Le pensioni tornano a essere oggetto di dibattito tra Governo e sindacati. A rischio diverse misure di prepensionamento. Vediamo i dettagli.
Aspettativa di vita sempre più lunga ma sempre meno nascite. Il problema è economico più ancora che sociologico. E questo rischia di mandare in tilt tutto il sistema previdenziale. Governo e sindacati si stanno nuovamente confrontando sul tema delle pensioni. Analizziamo insieme la situazione.
Dopo mesi Governo e sindacati sono tornati a parlare di uno dei temi più sentiti in Italia: le pensioni. La riforma è cosa da rimandarsi, questo ormai è chiaro a tutti: le casse dello Stato piangono, prosciugate da rifinanziamento di tutti i bonus – o quasi – del precedente Esecutivo, nuovi sussidi che sostituiranno a breve il Reddito di cittadinanza e rivalutazione delle pensioni minime. Del resto la lotta alla povertà è un dovere ma la coperta è corta e, dunque, a rimetterci, per il momento, sono le pensioni. O meglio: le pensioni anticipate.
Quota 41 – uno dei cavalli di battaglia di Giorgia Meloni e della sua squadra- sicuramente non vedrà la luce nemmeno nel 2024. La misura di prepensionamento che consentirebbe di lasciare il lavoro a 62 anni con 41 di contributi, con ogni probabilità potrà essere attuata non prima del 2026. È stato stimato che solo nel primo anno Quota 41 costerebbe allo Stato circa 3- 4 miliardi. Nel frattempo, a fine 2023, scadono Quota 103, Opzione donna e Ape sociale. Cosa accadrà a quel punto? Verranno prorogati o abbandonati in nome della legge Fornero per tutti?
Riforma delle pensioni: ecco cosa succederà
I sindacati spingono per forme di uscita anticipata dal lavoro a 62-63 anni almeno per alcune categorie. Il Governo continua a ribadire l’intenzione di superare la legge Fornero che, però, secondo l’Europa è l’unica in grado di garantire la stabilità economica dell’Italia. In mezzo milioni di contribuenti e, soprattutto, milioni di giovani con carriere discontinue su cui pendono tanti – troppi- punti interrogativi.

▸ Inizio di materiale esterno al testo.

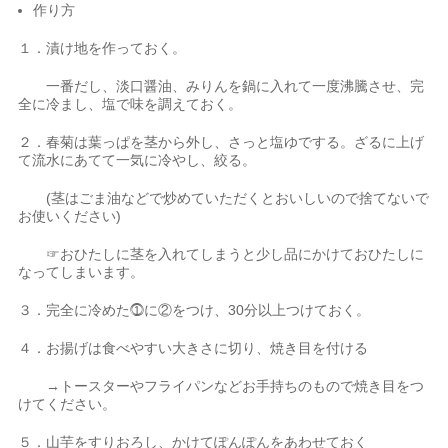
作り方
１．漬け地を作っておく。
一番だし、淡口醤油、みりんを鍋に入れて一度沸騰させ、完
全に冷まし、塩で味を調えておく。
２．春菊は葉っぱを茎から外し、さっと塩ゆでする。ざるに上げ
て流水にあてて一気に冷やし、絞る。
(茎はごま油などで炒めていただくとおいしいので捨てないで
お使いください)
☞おひたしに茎を入れてしまうと少し品にかけておひたしに
なってしまいます。
３．完全に冷めた⓵に②をつけ、30分以上つけておく。
４．お揚げは食べやすい大きさに切り、焼き目を付ける
→トースターやフライパンなどお手持ちのもので焼き目をつ
けてください。
５．山芋をすりおろし、かけてぽんぽんをあわせておく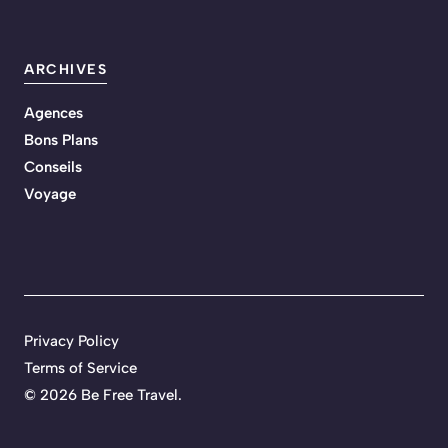
ARCHIVES
Agences
Bons Plans
Conseils
Voyage
Privacy Policy
Terms of Service
© 2026 Be Free Travel.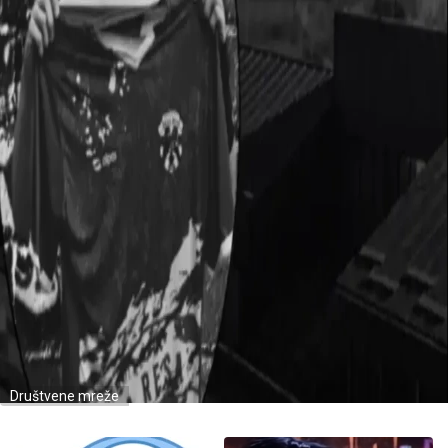
Društvene mreže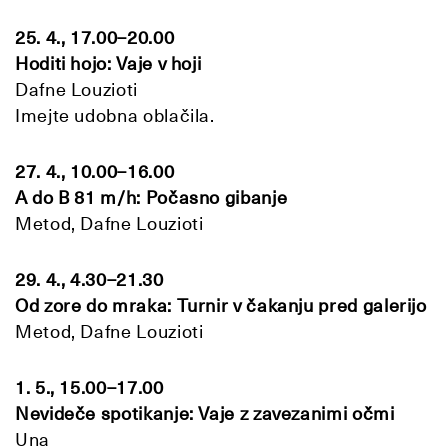
25. 4., 17.00–20.00
Hoditi hojo: Vaje v hoji
Dafne Louzioti
Imejte udobna oblačila.
27. 4., 10.00–16.00
A do B 81 m/h: Počasno gibanje
Metod, Dafne Louzioti
29. 4., 4.30–21.30
Od zore do mraka: Turnir v čakanju pred galerijo
Metod, Dafne Louzioti
1. 5., 15.00–17.00
Nevideče spotikanje: Vaje z zavezanimi očmi
Una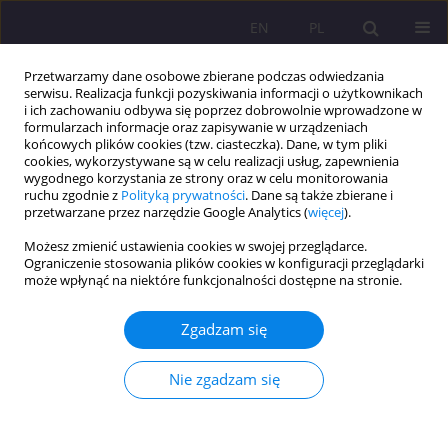
EN
PL
Przetwarzamy dane osobowe zbierane podczas odwiedzania
serwisu. Realizacja funkcji pozyskiwania informacji o użytkownikach
i ich zachowaniu odbywa się poprzez dobrowolnie wprowadzone w
formularzach informacje oraz zapisywanie w urządzeniach
końcowych plików cookies (tzw. ciasteczka). Dane, w tym pliki
cookies, wykorzystywane są w celu realizacji usług, zapewnienia
wygodnego korzystania ze strony oraz w celu monitorowania
ruchu zgodnie z
Polityką prywatności
. Dane są także zbierane i
przetwarzane przez narzędzie Google Analytics (
więcej
).
Słowo kluczowe
Internet Web 1.0
Możesz zmienić ustawienia cookies w swojej przeglądarce.
Ograniczenie stosowania plików cookies w konfiguracji przeglądarki
może wpłynąć na niektóre funkcjonalności dostępne na stronie.
ARTYKUŁ PRZEGLĄDOWY
OD INTERNETU WEB 1.0 DO INTERNETU WEB 4.0
Zgadzam się
– EWOLUCJA FORM PRZESTRZENI
KOMUNIKACYJNYCH W GLOBALNEJ SIECI
Nie zgadzam się
Łukasz Sarowski
Rozprawy Społeczne/Social Dissertations 2017;11(1):32-39
DOI
:
https://doi.org/10.29316/rs.2017.4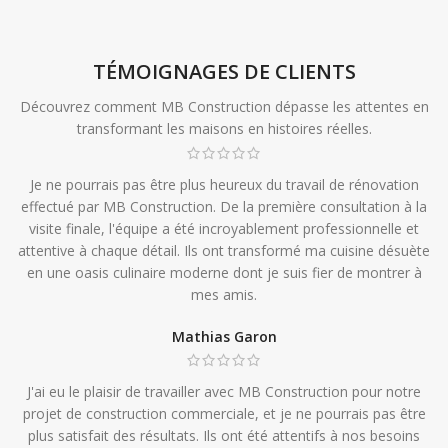
TÉMOIGNAGES DE CLIENTS
Découvrez comment MB Construction dépasse les attentes en
transformant les maisons en histoires réelles.
Je ne pourrais pas être plus heureux du travail de rénovation
effectué par MB Construction. De la première consultation à la
visite finale, l'équipe a été incroyablement professionnelle et
attentive à chaque détail. Ils ont transformé ma cuisine désuète
en une oasis culinaire moderne dont je suis fier de montrer à
mes amis.
Mathias Garon
J'ai eu le plaisir de travailler avec MB Construction pour notre
projet de construction commerciale, et je ne pourrais pas être
plus satisfait des résultats. Ils ont été attentifs à nos besoins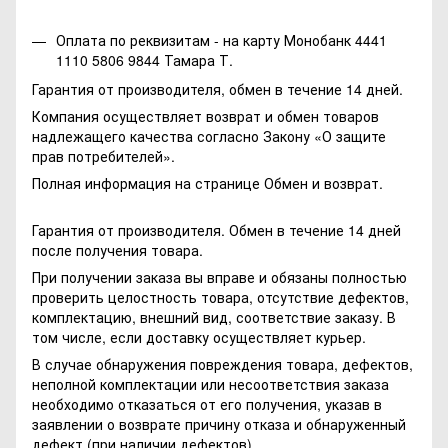
Оплата по реквизитам - на карту Монобанк 4441
1110 5806 9844 Тамара Т.
Гарантия от производителя, обмен в течение 14 дней.
Компания осуществляет возврат и обмен товаров
надлежащего качества согласно Закону
«О защите
прав потребителей»
.
Полная информация на странице
Обмен и возврат.
Гарантия от производителя. Обмен в течение 14 дней
после получения товара.
При получении заказа вы вправе и обязаны полностью
проверить целостность товара, отсутствие дефектов,
комплектацию, внешний вид, соответствие заказу. В
том числе, если доставку осуществляет курьер.
В случае обнаружения повреждения товара, дефектов,
неполной комплектации или несоответствия заказа
необходимо отказаться от его получения, указав в
заявлении о возврате причину отказа и обнаруженный
дефект (при наличии дефектов).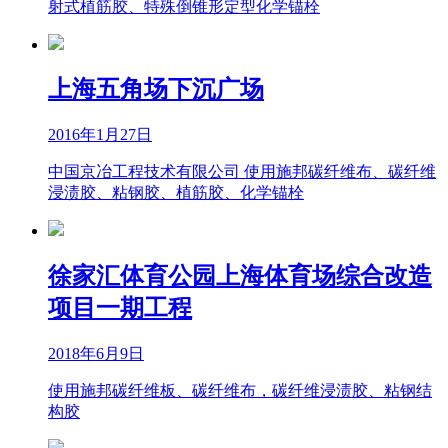
射式植筋胶、特殊倒锥形定型化学锚栓
上海五角场下沉广场
2016年1月27日
中国京冶工程技术有限公司 使用施邦碳纤维布、碳纤维
浸渍胶、粘钢胶、植筋胶、化学锚栓
徐家汇体育公园上海体育场综合改造
项目一期工程
2018年6月9日
使用施邦碳纤维板、碳纤维布，碳纤维浸渍胶、粘钢结
构胶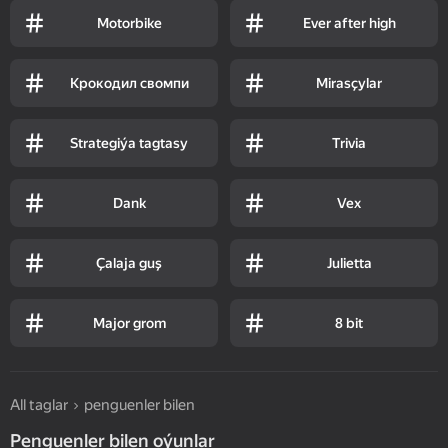
Motorbike
Ever after high
Крокодил свомпи
Mirasçylar
Strategiýa tagtasy
Trivia
Dank
Vex
Çalaja guş
Julietta
Major grom
8 bit
All taglar
penguenler bilen
Penguenler bilen oýunlar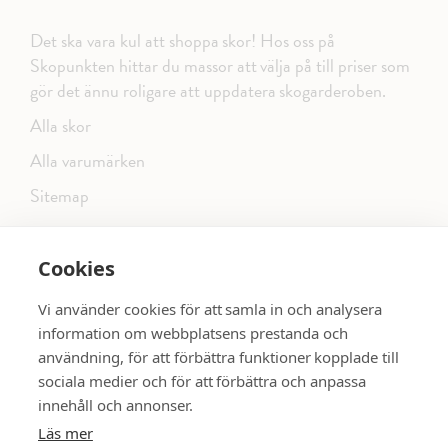
Det ska vara kul att shoppa skor! Hos oss på
Skopunkten hittar du massor att välja på till priser som
gör det ännu roligare att uppdatera skogarderoben.
Alla skor
Alla varumärken
Sitemap
Cookies
FÖLJ OSS PÅ SOCIALA MEDIER
Vi använder cookies för att samla in och analysera
information om webbplatsens prestanda och
användning, för att förbättra funktioner kopplade till
sociala medier och för att förbättra och anpassa
dinsko.se
SE MER SKOR:
innehåll och annonser.
Läs mer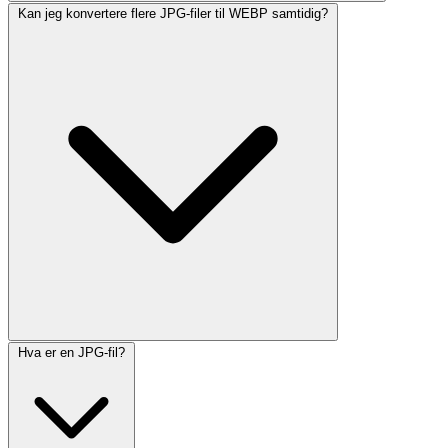
Kan jeg konvertere flere JPG-filer til WEBP samtidig?
Hva er en JPG-fil?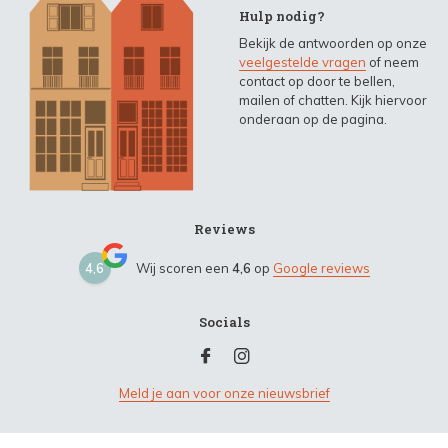
Hulp nodig?
Bekijk de antwoorden op onze
veelgestelde vragen
of neem
contact op door te bellen,
mailen of chatten. Kijk hiervoor
onderaan op de pagina.
Reviews
4,6
Wij scoren een
4,6
op
Google reviews
Socials
Meld je aan voor onze nieuwsbrief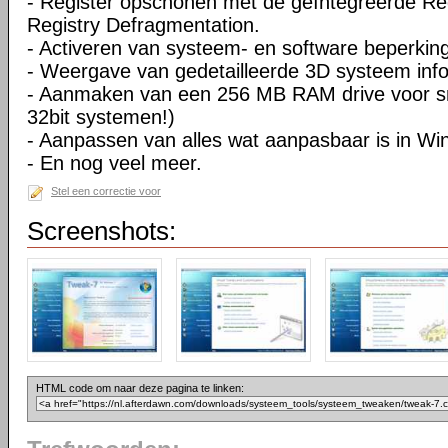
- Register opschonen met de geïntegreerde Re
Registry Defragmentation.
- Activeren van systeem- en software beperkin
- Weergave van gedetailleerde 3D systeem info
- Aanmaken van een 256 MB RAM drive voor sne
32bit systemen!)
- Aanpassen van alles wat aanpasbaar is in W
- En nog veel meer.
Stel een correctie voor
Screenshots:
HTML code om naar deze pagina te linken: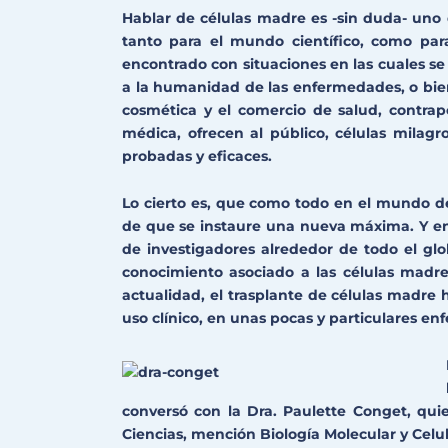
Hablar de células madre es -sin duda- uno
tanto para el mundo científico, como par
encontrado con situaciones en las cuales se
a la humanidad de las enfermedades, o bien
cosmética y el comercio de salud, contra
médica, ofrecen al público, células milagr
probadas y eficaces.
Lo cierto es, que como todo en el mundo de
de que se instaure una nueva máxima. Y en e
de investigadores alrededor de todo el glo
conocimiento asociado a las células madre,
actualidad, el trasplante de células madre 
uso clínico, en unas pocas y particulares e
conversó con la Dra. Paulette Conget, qui
Ciencias, mención Biología Molecular y Celul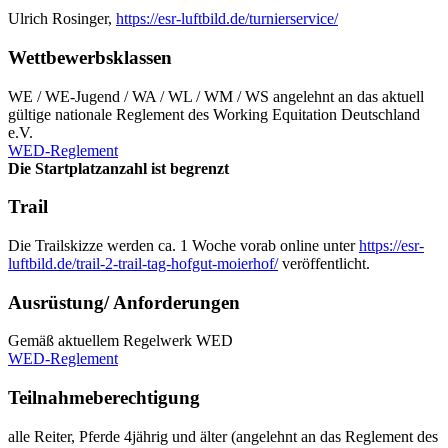
Ulrich Rosinger,
https://esr-luftbild.de/turnierservice/
Wettbewerbsklassen
WE / WE-Jugend / WA / WL / WM / WS angelehnt an das aktuell
gültige nationale Reglement des Working Equitation Deutschland
e.V.
WED-Reglement
Die Startplatzanzahl ist begrenzt
Trail
Die Trailskizze werden ca. 1 Woche vorab online unter
https://esr-
luftbild.de/trail-2-trail-tag-hofgut-moierhof/
veröffentlicht.
Ausrüstung/ Anforderungen
Gemäß aktuellem Regelwerk WED
WED-Reglement
Teilnahmeberechtigung
alle Reiter, Pferde 4jährig und älter (angelehnt an das Reglement des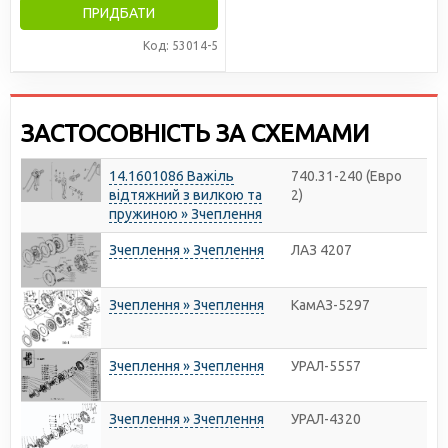
ПРИДБАТИ
Код: 53014-5
ЗАСТОСОВНІСТЬ ЗА СХЕМАМИ
14.1601086 Важіль
740.31-240 (Евро
відтяжний з вилкою та
2)
пружиною » Зчеплення
Зчеплення » Зчеплення
ЛАЗ 4207
Зчеплення » Зчеплення
КамАЗ-5297
Зчеплення » Зчеплення
УРАЛ-5557
Зчеплення » Зчеплення
УРАЛ-4320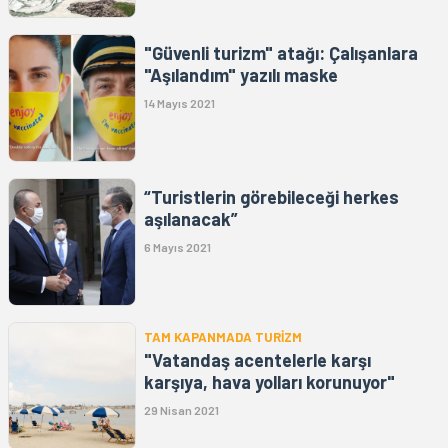
"Güvenli turizm" atağı: Çalışanlara
"Aşılandım" yazılı maske
14 Mayıs 2021
“Turistlerin görebileceği herkes
aşılanacak”
6 Mayıs 2021
TAM KAPANMADA TURİZM
"Vatandaş acentelerle karşı
karşıya, hava yolları korunuyor"
29 Nisan 2021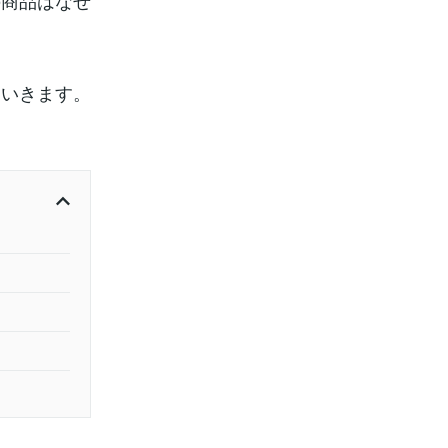
の商品はなぜ
ていきます。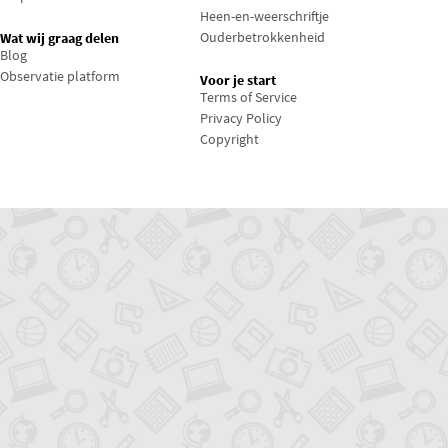
Heen-en-weerschriftje
Ouderbetrokkenheid
Wat wij graag delen
Blog
Observatie platform
Voor je start
Terms of Service
Privacy Policy
Copyright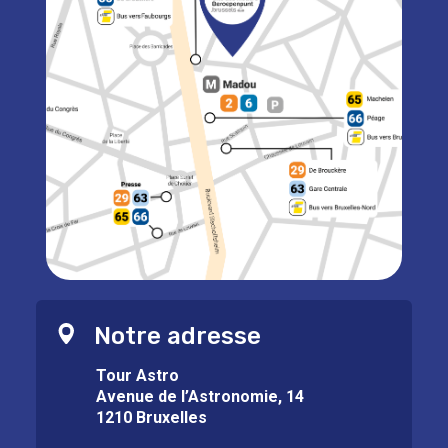
Notre adresse
Tour Astro
Avenue de l’Astronomie, 14
1210 Bruxelles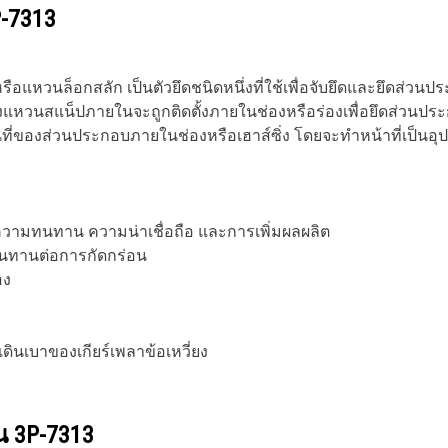
-7313
รือแหวนล็อกสลัก เป็นตัวยึดชนิดหนึ่งที่ใช้เพื่อจับยึดและยึดส่
งแหวนสแน็ปภายในจะถูกติดตั้งภายในช่องหรือร่องเพื่อยึดส่วนปร
ที่ของส่วนประกอบภายในช่องหรือเฮาส์ซิ่ง โดยจะทำหน้าที่เป็นอุปกร
มีความทนทาน ความน่าเชื่อถือ และการเพิ่มผลผลิต
านทานต่อการกัดกร่อน
อง
เดินเบาของเกียร์เพลาข้อเหวี่ยง
วน
3P-7313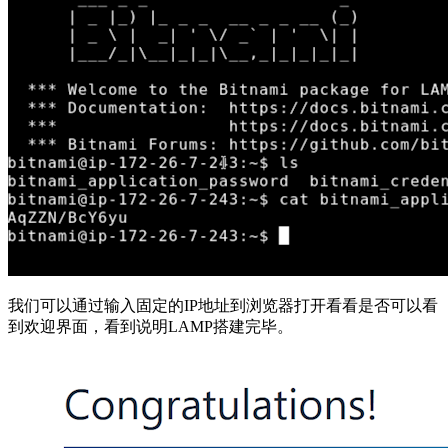
我们可以通过输入固定的IP地址到浏览器打开看看是否可以看
到欢迎界面，看到说明LAMP搭建完毕。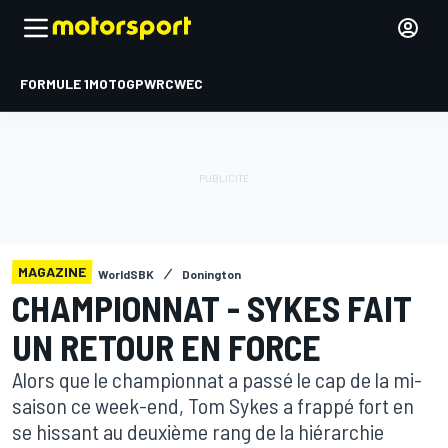
FORMULE 1
MOTOGP
WRC
WEC
MAGAZINE
WorldSBK
Donington
CHAMPIONNAT - SYKES FAIT
UN RETOUR EN FORCE
Alors que le championnat a passé le cap de la mi-
saison ce week-end, Tom Sykes a frappé fort en
se hissant au deuxième rang de la hiérarchie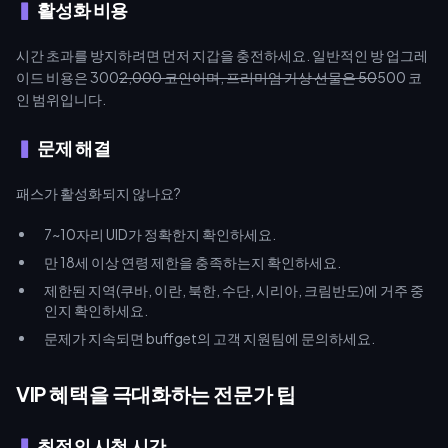
활성화 비용
시간 초과를 방지하려면 먼저 지갑을 충전하세요. 일반적인 방 업그레
이드 비용은 300
2,000 코인이며, 프리미엄 가상 선물은 50
500 코
인 범위입니다.
문제 해결
패스가 활성화되지 않나요?
7~10자리 UID가 정확한지 확인하세요.
만 18세 이상 연령 제한을 충족하는지 확인하세요.
제한된 지역(쿠바, 이란, 북한, 수단, 시리아, 크림반도)에 거주 중
인지 확인하세요.
문제가 지속되면 buffget의 고객 지원팀에 문의하세요.
VIP 혜택을 극대화하는 전문가 팁
최적의 시청 시간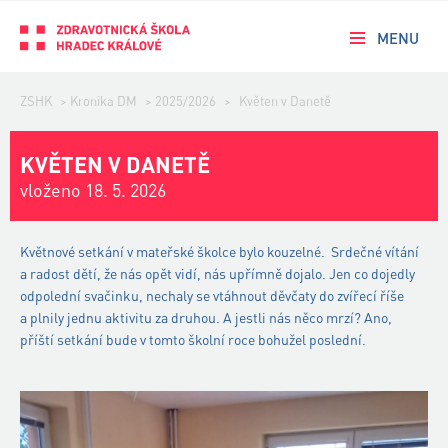
MENU
ZSHK
>
Kronika DM
>
2025/2026
>
Květen v Danetě
KVĚTEN V DANETĚ
vloženo 18. 5. 2026
Květnové setkání v mateřské školce bylo kouzelné. Srdečné vítání
a radost dětí, že nás opět vidí, nás upřímně dojalo. Jen co dojedly
odpolední svačinku, nechaly se vtáhnout děvčaty do zvířecí říše
a plnily jednu aktivitu za druhou. A jestli nás něco mrzí? Ano,
příští setkání bude v tomto školní roce bohužel poslední.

Al centro dell’incontro tra il ministero del Lavoro e i sindacati non solo le forme di prepensionamento ma anche il futuro dei giovani. Si stanno valutando incentivi per favorire forme di pensione integrative e per rendere più facile il riscatto degli anni universitari. Per chi desidera ritirarsi prima dal lavoro l’idea è quella di attuare misure “ponte” a partire dai 62 anni di età tenendo però fermo il requisito dei 41 anni di contributi.
Il punto sarà capire, però, quanto converrà ai lavoratori ritirarsi a soli 62 anni e quale potrebbe essere l’ipotetico importo di questo assegno ponte, se sarà soggetto a rivalutazione e comprenderà tredicesima e quattordicesima oppure no. Per il momento la soluzione più probabile sembra un ulteriore prolungamento di Quota 103 per tutto il 2024. Poi, in base ai dati forniti dall’Osservatorio sulla spesa previdenziale- fortemente voluto dal ministero del Lavoro- il Governo deciderà come muoversi in merito a Opzione donna e Ape sociale.